#### WORK TO BE COMPLETED:
Look through the material and copy each line holding "worden".

=====

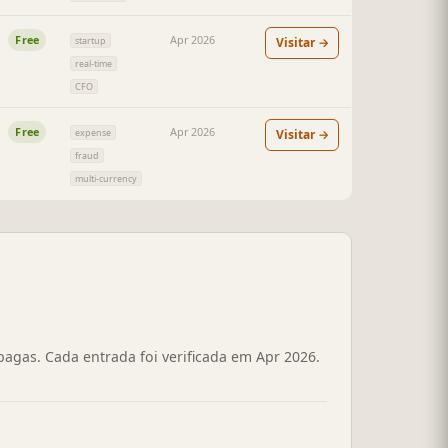
Free
Apr 2026
Visitar →
startup
real-time
CFO
Free
Apr 2026
Visitar →
expense
fraud
multi-currency
pagas. Cada entrada foi verificada em Apr 2026.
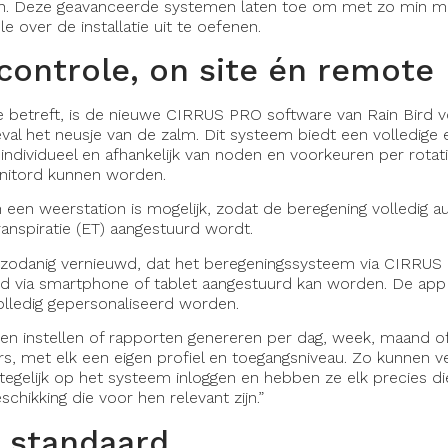
n. Deze geavanceerde systemen laten toe om met zo min mo
e over de installatie uit te oefenen.
controle, on site én remote
e betreft, is de nieuwe CIRRUS PRO software van Rain Bird v
eval het neusje van de zalm. Dit systeem biedt een volledige
 individueel en afhankelijk van noden en voorkeuren per rotat
onitord kunnen worden.
een weerstation is mogelijk, zodat de beregening volledig a
anspiratie (ET) aangestuurd wordt.
 zodanig vernieuwd, dat het beregeningssysteem via CIRRU
nd via smartphone of tablet aangestuurd kan worden. De app i
volledig gepersonaliseerd worden.
en instellen of rapporten genereren per dag, week, maand of 
rs, met elk een eigen profiel en toegangsniveau. Zo kunnen v
egelijk op het systeem inloggen en hebben ze elk precies di
eschikking die voor hen relevant zijn.”
 standaard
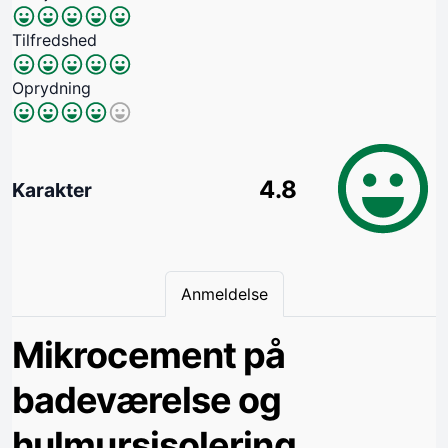
Tilfredshed
Oprydning
4.8
Karakter
Anmeldelse
Mikrocement på
badeværelse og
hulmursisolering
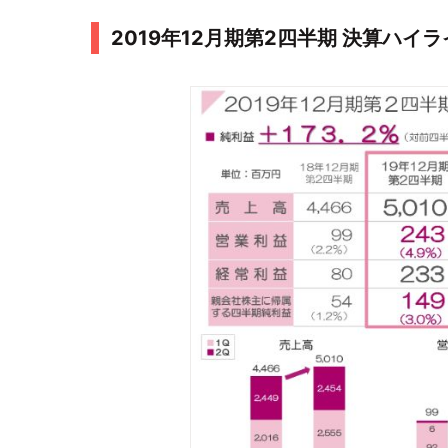
2019年12月期第2四半期 決算ハイラ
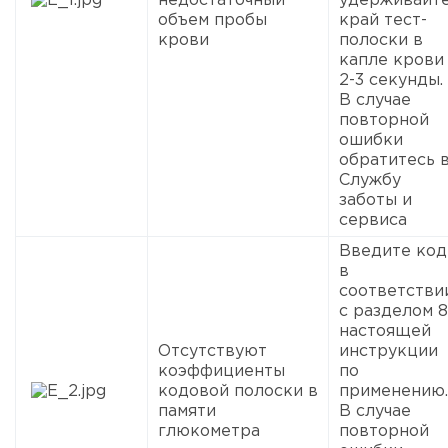
недостаточный
удерживайт
объем пробы
край тест-
крови
полоски в
капле крови
2-3 секунды.
В случае
повторной
ошибки
обратитесь 
Службу
заботы и
сервиса
Введите код
в
соответстви
с разделом 8
настоящей
Отсутствуют
инструкции
коэффициенты
по
кодовой полоски в
применению.
памяти
В случае
глюкометра
повторной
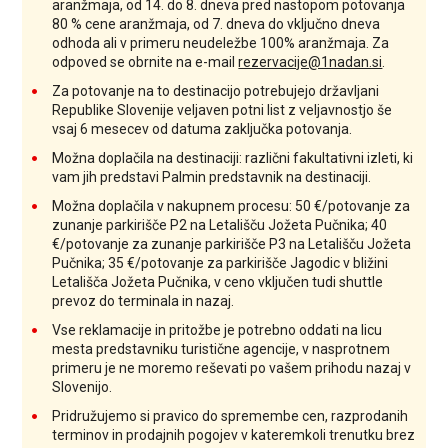
aranžmaja, od 14. do 8. dneva pred nastopom potovanja
80 % cene aranžmaja, od 7. dneva do vključno dneva
odhoda ali v primeru neudeležbe 100% aranžmaja. Za
odpoved se obrnite na e-mail
rezervacije@1nadan.si
.
Za potovanje na to destinacijo potrebujejo državljani
Republike Slovenije veljaven potni list z veljavnostjo še
vsaj 6 mesecev od datuma zaključka potovanja.
Možna doplačila na destinaciji: različni fakultativni izleti, ki
vam jih predstavi Palmin predstavnik na destinaciji.
Možna doplačila v nakupnem procesu: 50 €/potovanje za
zunanje parkirišče P2 na Letališču Jožeta Pučnika; 40
€/potovanje za zunanje parkirišče P3 na Letališču Jožeta
Pučnika; 35 €/potovanje za parkirišče Jagodic v bližini
Letališča Jožeta Pučnika, v ceno vključen tudi shuttle
prevoz do terminala in nazaj.
Vse reklamacije in pritožbe je potrebno oddati na licu
mesta predstavniku turistične agencije, v nasprotnem
primeru je ne moremo reševati po vašem prihodu nazaj v
Slovenijo.
Pridružujemo si pravico do spremembe cen, razprodanih
terminov in prodajnih pogojev v kateremkoli trenutku brez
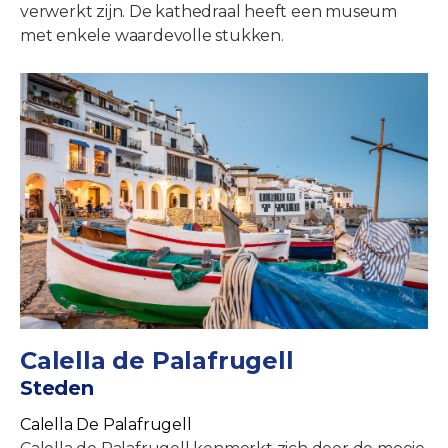
verwerkt zijn. De kathedraal heeft een museum
met enkele waardevolle stukken.
Calella de Palafrugell
Steden
Calella De Palafrugell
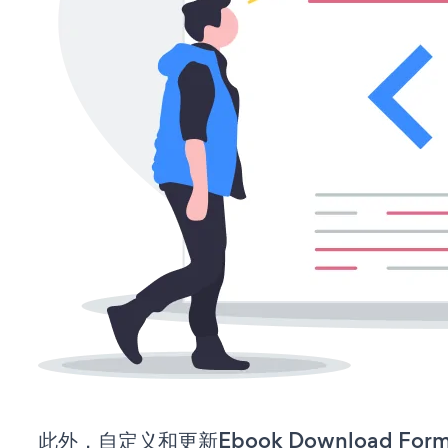
此外，自定义和更新Ebook Download F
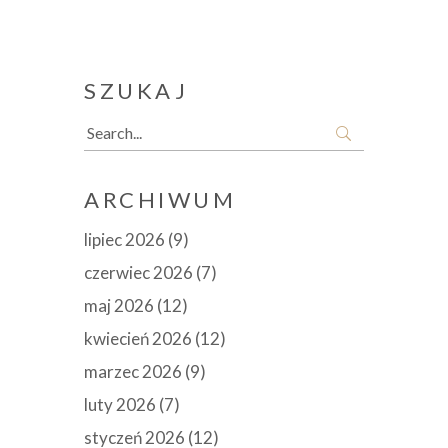
SZUKAJ
Search
for:
ARCHIWUM
lipiec 2026
(9)
czerwiec 2026
(7)
maj 2026
(12)
kwiecień 2026
(12)
marzec 2026
(9)
luty 2026
(7)
styczeń 2026
(12)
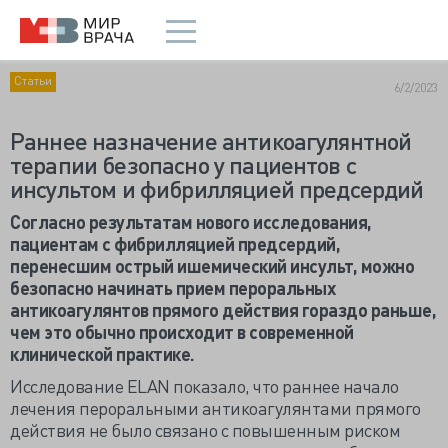
Статьи
6/2/2023
Раннее назначение антикоагулянтной
терапии безопасно у пациентов с
инсультом и фибрилляцией предсердий
Согласно результатам нового исследования,
пациентам с фибрилляцией предсердий,
перенесшим острый ишемический инсульт, можно
безопасно начинать прием пероральных
антикоагулянтов прямого действия гораздо раньше,
чем это обычно происходит в современной
клинической практике.
Исследование ELAN показало, что раннее начало
лечения пероральными антикоагулянтами прямого
действия не было связано с повышенным риском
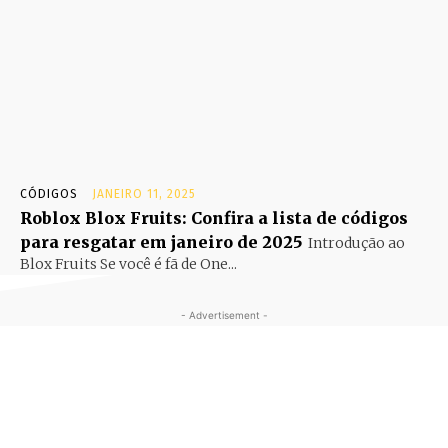
CÓDIGOS
JANEIRO 11, 2025
Roblox Blox Fruits: Confira a lista de códigos
para resgatar em janeiro de 2025
Introdução ao
Blox Fruits Se você é fã de One...
- Advertisement -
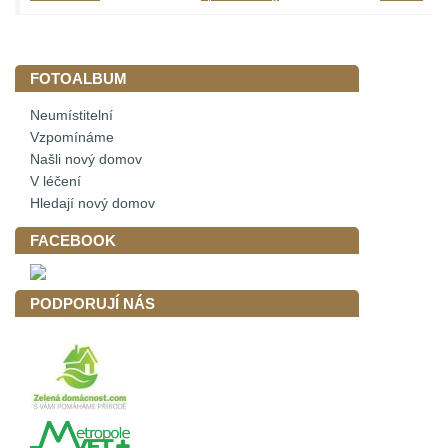
FOTOALBUM
Neumístitelní
Vzpomínáme
Našli nový domov
V léčení
Hledají nový domov
FACEBOOK
PODPORUJÍ NÁS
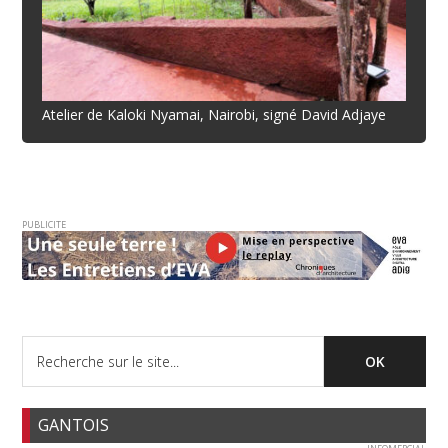
Atelier de Kaloki Nyamai, Nairobi, signé David Adjaye
PUBLICITE
GANTOIS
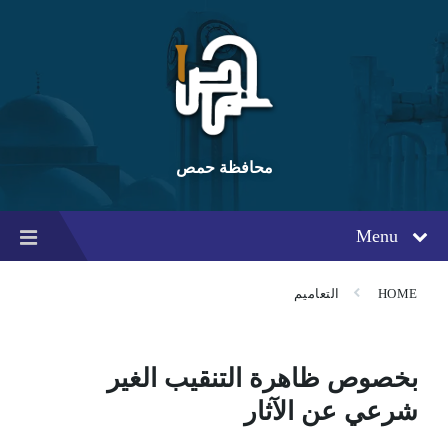
Ski
Ski
Ski
t
t
t
conten
foote
mai
navigatio
محافظة حمص
Menu
HOME
التعاميم
بخصوص ظاهرة التنقيب الغير
شرعي عن الآثار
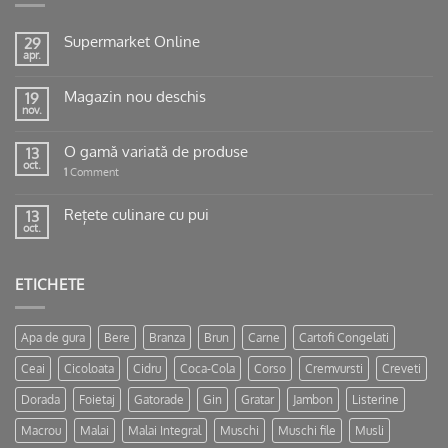
Supermarket Online
29
apr.
Magazin nou deschis
19
nov.
O gamă variată de produse
13
oct.
1
Comment
Rețete culinare cu pui
13
oct.
ETICHETE
Apa de gura
Bere
Branza
Brun
Carne
Cartofi Congelati
Ceai
Cicoloata
Cidru
Coca-Cola
Corso
Cremvursti
Creveti
Dorada
Foietaj
Gatorade
Gin
Gratar
Jambon
Listerine
Macrou
Malai
Malai Integral
Muschi
Muschi file
Musli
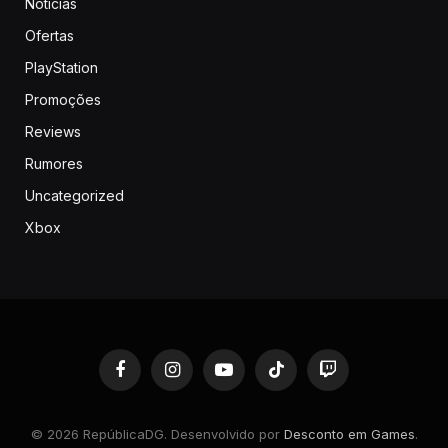
Notícias
Ofertas
PlayStation
Promoções
Reviews
Rumores
Uncategorized
Xbox
Facebook
Instagram
YouTube
TikTok
Twitch
© 2026 RepúblicaDG. Desenvolvido por
Desconto em Games
.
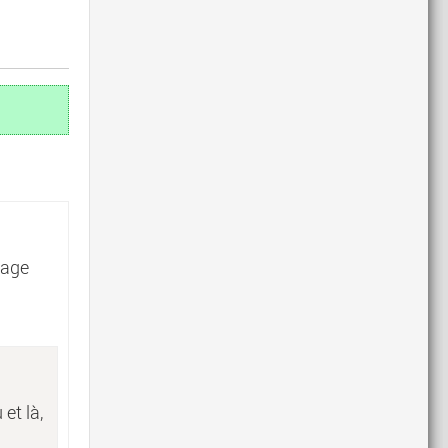
nage
et là,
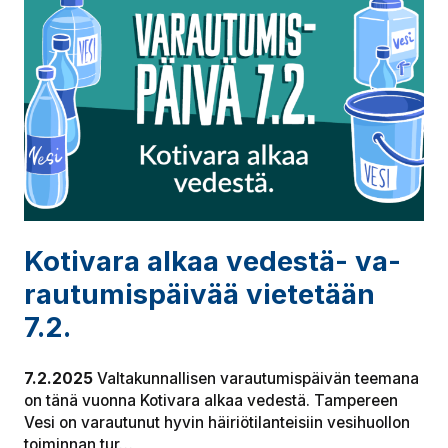
Kotivara alkaa vedestä- va­
rau­tu­mis­päi­vää vietetään
7.2.
7.2.2025
Valtakunnallisen varautumispäivän teemana
on tänä vuonna Kotivara alkaa vedestä. Tampereen
Vesi on varautunut hyvin häiriötilanteisiin vesihuollon
toiminnan tur…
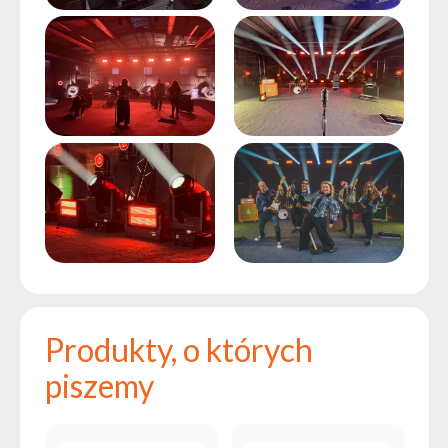
Produkty, o których
piszemy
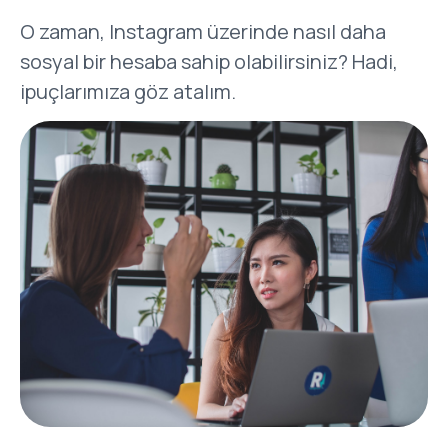
O zaman, Instagram üzerinde nasıl daha
sosyal bir hesaba sahip olabilirsiniz? Hadi,
ipuçlarımıza göz atalım.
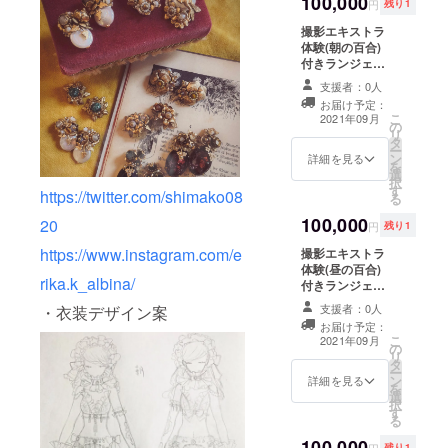
100,000
と手数料を引い
円
残り1
た額を返金させ
撮影エキストラ
て頂きます）で
体験(朝の百合)
撮影にエキスト
付きランジェ
ラ(顔は殆ど写り
リー百合写真集
ません)として参
支援者：0人
(ブロマイド付
加して頂けま
お届け予定：
き) 6/7の14時～
す。
こ
2021年09月
の
20時、下着の衣
リ
タ
装で参加できる
ー
ン
女性の方限定
詳細を見る
を
選
（男性の支援者
択
す
様には写真集代
https://twitter.com/shimako08
る
とブロマイド代
100,000
と手数料を引い
20
円
残り1
た額を返金させ
https://www.instagram.com/e
撮影エキストラ
て頂きます）で
体験(昼の百合)
撮影にエキスト
rika.k_albina/
付きランジェ
ラ(顔は殆ど写り
リー百合写真集
ません)として参
支援者：0人
・衣装デザイン案
(ブロマイド付
加して頂き、ピ
お届け予定：
き) 6/5の11時～
ンの写真1枚を
こ
2021年09月
の
17時、下着の衣
motocaが撮影
リ
タ
装で参加できる
（ピンの撮影の
ー
ン
女性の方限定
詳細を見る
時は持参された
を
選
（男性の支援者
衣装を着て頂い
択
す
様には写真集代
ても大丈夫で
る
とブロマイド代
す）し、別人級
100,000
と手数料を引い
(希望しないこと
円
残り1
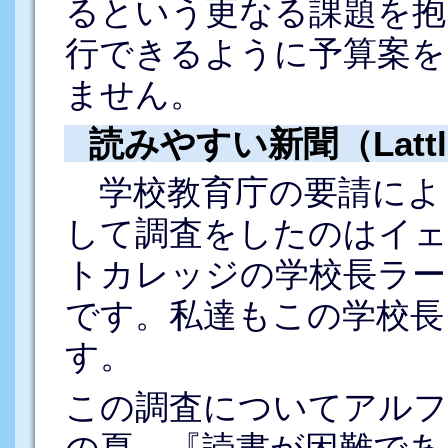
るという更なる課題を抱
行できるように予算案を
ません。
読みやすい新聞（Lattlas
学校教育庁の要請によ
して調査をしたのはイェ
トカレッジの学校長ラー
です。私達もこの学校長
す。
この調査についてアルフ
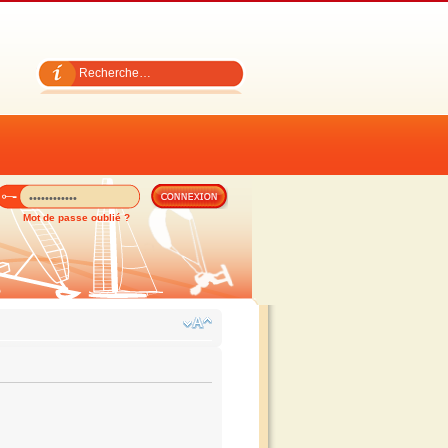
Mot de passe oublié ?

=====

#### EXPECTED ANSWER:
onitord kunnen worden.
nd via smartphone of tablet aangestuurd kan worden. De app i
volledig gepersonaliseerd worden.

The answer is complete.